Semaj: Yeah. Pretty much. The men are quite bad in this. They’re scouts for Sherman’s army, or one of the Union generals — probably Sherman, because Sherman came down through the south and burned everything in his path. Sherman’s March and all that. The guys in the film, the scouts, are the harbingers of even more destruction. And because they’re not supervised by a higher authority, and because they don’t hold the ideals that maybe Lincoln stood behind, they do what they please: drink, steal, rape, and murder.
James: And you think they do that because they’re men?
Semaj: I think that’s what the movie is saying — that men without laws are animals.
James: But the women find a way to order their lives, even when the normal infrastructures of civilization have fallen around them.

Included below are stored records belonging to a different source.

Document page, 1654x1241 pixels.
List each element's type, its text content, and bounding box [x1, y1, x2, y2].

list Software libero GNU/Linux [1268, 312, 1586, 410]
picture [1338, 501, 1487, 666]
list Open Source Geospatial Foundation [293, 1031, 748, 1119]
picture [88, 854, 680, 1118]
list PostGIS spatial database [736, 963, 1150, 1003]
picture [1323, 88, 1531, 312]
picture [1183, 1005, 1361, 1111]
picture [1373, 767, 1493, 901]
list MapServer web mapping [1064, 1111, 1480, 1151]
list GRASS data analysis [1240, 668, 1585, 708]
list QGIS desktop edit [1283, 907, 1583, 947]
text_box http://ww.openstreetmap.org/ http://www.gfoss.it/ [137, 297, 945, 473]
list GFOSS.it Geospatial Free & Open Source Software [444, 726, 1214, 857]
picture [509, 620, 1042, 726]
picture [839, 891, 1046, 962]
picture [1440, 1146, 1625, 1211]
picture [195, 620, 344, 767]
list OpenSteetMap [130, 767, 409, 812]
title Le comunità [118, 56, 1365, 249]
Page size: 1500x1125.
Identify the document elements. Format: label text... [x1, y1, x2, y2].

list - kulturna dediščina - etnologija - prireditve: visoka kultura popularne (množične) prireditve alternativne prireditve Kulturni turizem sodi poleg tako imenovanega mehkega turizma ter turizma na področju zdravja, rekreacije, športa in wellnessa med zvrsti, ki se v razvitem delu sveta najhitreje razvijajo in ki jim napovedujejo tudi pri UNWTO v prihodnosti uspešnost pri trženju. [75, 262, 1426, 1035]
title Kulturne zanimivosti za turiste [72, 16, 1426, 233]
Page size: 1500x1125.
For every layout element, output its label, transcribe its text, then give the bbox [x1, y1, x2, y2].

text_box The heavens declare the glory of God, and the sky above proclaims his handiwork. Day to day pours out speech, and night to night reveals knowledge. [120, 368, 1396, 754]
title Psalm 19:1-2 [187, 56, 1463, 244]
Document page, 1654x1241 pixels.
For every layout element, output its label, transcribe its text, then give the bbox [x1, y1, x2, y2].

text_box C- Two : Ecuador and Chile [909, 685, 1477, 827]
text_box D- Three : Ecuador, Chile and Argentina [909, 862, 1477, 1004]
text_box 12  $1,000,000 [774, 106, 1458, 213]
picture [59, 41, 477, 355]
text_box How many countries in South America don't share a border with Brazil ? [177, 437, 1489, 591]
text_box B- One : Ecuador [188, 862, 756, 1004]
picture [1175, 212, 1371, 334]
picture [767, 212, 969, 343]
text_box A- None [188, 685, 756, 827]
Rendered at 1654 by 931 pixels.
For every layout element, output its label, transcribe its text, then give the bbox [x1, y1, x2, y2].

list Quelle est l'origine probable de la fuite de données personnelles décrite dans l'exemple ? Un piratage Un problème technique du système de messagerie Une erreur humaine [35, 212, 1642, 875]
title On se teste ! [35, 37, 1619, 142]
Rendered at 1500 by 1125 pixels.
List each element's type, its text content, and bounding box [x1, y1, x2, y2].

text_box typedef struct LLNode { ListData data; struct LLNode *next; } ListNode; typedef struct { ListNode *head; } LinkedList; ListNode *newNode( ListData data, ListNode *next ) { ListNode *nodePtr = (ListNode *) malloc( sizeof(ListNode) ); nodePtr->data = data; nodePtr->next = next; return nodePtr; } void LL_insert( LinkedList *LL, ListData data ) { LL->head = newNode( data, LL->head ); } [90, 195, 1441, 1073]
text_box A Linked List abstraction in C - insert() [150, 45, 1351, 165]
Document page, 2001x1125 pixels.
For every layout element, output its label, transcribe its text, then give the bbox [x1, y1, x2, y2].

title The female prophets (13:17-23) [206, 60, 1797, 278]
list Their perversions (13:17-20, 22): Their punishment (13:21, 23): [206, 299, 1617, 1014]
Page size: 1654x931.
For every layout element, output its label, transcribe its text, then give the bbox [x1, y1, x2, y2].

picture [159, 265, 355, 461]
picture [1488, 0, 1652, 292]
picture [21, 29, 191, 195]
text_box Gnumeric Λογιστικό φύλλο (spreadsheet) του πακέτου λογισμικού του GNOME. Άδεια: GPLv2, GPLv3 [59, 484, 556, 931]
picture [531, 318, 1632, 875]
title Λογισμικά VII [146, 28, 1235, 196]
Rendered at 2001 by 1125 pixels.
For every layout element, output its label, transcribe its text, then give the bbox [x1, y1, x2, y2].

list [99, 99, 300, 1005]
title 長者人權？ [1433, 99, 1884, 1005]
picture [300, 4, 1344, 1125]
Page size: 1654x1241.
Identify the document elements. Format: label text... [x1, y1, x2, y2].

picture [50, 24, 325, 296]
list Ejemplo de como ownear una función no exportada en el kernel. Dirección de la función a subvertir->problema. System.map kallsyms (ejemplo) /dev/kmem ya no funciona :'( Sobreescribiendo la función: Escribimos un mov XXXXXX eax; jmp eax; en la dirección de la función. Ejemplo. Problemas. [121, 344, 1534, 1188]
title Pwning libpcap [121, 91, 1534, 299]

Semaj: Right, women are better.
James: This movie is really women vs. men.
Semaj: Yeah, it is. The women can’t take on the whole army because A) that’s not what happened, and B) it’s not plausible. But on this small scale, the local women versus the male scouts, it becomes a battle of the sexes.
James: The only thing it’s missing is a woman-on-woman sex scene.
Semaj: Your womanly side considers that remark sexist. Plus, two of them are sisters.
James: Is the taboo of incest as strong when it’s sisters?
Semaj: I don’t know. I don’t think I’ve ever heard of a sister/sister incest story. It’s usually brother and sister, like in “Game of Thrones.”
James: That’s just aristocracy shit.
Semaj: Funny how we associate incest with the airy spheres of the aristocracy, but also with trailer parks and Appalachia – all the white trash jokes, etc.
James: We’re getting off-track here. I think the point you’re making is that the women have developed their own form of civilization despite the chaos that the men created.
Semaj: Yeah, that’s it.
“The Keeping Room” opens in limited theatrical release this Friday.